The restoration of the tsar’s authority did not solve underlying social and political questions. Elections to the first two Dumas (1906, 1907) yielded fractious parliaments and were rapidly closed; and a decree of June 16, 1907, altered the voting system to favour the most conservative parties and shut out anti-tsarist opposition. Nicholas and his advisers failed to rally enough creative and intelligent support to their side. They covertly fostered nationalist “Black Hundreds” to launch pogroms against Jews and socialists. Russification policies continued. Educated Russians increasingly divided into an alienated opposition, disappointed with the Duma and frustrated by government incompetence, and an “official” Russia that supported the autocracy and government, but worried that Nicholas was an unsuitable ruler.

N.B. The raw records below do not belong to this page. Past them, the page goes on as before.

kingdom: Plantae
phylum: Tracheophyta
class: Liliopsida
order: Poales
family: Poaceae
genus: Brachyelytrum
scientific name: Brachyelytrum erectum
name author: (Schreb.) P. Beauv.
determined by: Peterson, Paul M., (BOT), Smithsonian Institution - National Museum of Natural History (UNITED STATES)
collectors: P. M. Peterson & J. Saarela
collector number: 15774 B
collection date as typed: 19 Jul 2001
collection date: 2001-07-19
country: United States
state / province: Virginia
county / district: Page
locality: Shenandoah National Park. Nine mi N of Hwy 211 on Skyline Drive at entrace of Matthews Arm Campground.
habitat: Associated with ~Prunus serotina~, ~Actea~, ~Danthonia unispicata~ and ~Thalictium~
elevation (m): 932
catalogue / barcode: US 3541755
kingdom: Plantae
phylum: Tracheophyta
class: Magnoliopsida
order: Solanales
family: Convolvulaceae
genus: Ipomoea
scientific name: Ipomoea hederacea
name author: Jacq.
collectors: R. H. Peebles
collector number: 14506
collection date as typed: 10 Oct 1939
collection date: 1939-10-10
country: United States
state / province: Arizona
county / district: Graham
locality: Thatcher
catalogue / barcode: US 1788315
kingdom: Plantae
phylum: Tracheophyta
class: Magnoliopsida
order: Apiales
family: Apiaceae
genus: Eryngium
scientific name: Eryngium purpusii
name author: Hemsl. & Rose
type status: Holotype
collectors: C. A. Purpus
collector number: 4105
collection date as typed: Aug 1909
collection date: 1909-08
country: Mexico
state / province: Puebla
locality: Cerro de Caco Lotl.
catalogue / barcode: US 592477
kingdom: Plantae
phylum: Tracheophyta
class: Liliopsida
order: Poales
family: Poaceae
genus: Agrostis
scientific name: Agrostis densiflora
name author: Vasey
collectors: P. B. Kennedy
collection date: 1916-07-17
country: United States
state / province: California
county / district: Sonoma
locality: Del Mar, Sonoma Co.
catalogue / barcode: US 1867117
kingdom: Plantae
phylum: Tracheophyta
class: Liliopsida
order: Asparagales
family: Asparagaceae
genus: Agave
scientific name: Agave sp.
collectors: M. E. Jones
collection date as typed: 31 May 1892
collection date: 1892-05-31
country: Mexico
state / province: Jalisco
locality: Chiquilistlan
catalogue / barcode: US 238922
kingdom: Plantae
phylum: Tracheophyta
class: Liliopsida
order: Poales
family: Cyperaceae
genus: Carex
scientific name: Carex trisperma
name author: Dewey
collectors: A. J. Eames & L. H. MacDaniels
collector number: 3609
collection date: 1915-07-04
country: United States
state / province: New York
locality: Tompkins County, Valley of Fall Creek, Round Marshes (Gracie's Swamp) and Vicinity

The peasant revolution of 1905 was the only upheaval that stimulated the autocracy to constructive measures. Redemption payments for ex-serfs were abolished. To modernize agriculture and build support for private property among peasants, Prime Minister Pyotr Stolypin inaugurated a scheme to convert communal landholding into individual farms. This transformation of millions of small rural households would have required a long period of stability to achieve the intended result. It had only just begun by 1914.

After 1905 the socialist parties still tried to undermine the state. PSR tactics fragmented. Disputes raged between those who promoted terror, and those who wanted to enter the Duma; PSR peasant supporters were demoralized after 1905. The RSDLP attempted to heal the split between Bolsheviks and Mensheviks (although this rift was permanent from 1912), and grassroots pressure compelled both factions to contest Duma elections. Social Democrats in parliament called for workers’ rights; they also exploited legal trade unionism to organize at grassroots level.

Strike activity increased dramatically from 1912, when troops killed striking gold miners on the River Lena in Siberia. The RSDLP profited by this upswing to advance its ideas among educated and skilled workers. On the eve of World War I, in July 1914, another general strike brought St Petersburg to a standstill. Only the declaration of war ended the unrest in displays of patriotism similar to those witnessed elsewhere in Europe. The strike collapsed as workers apparently joined other sections of society to back the war.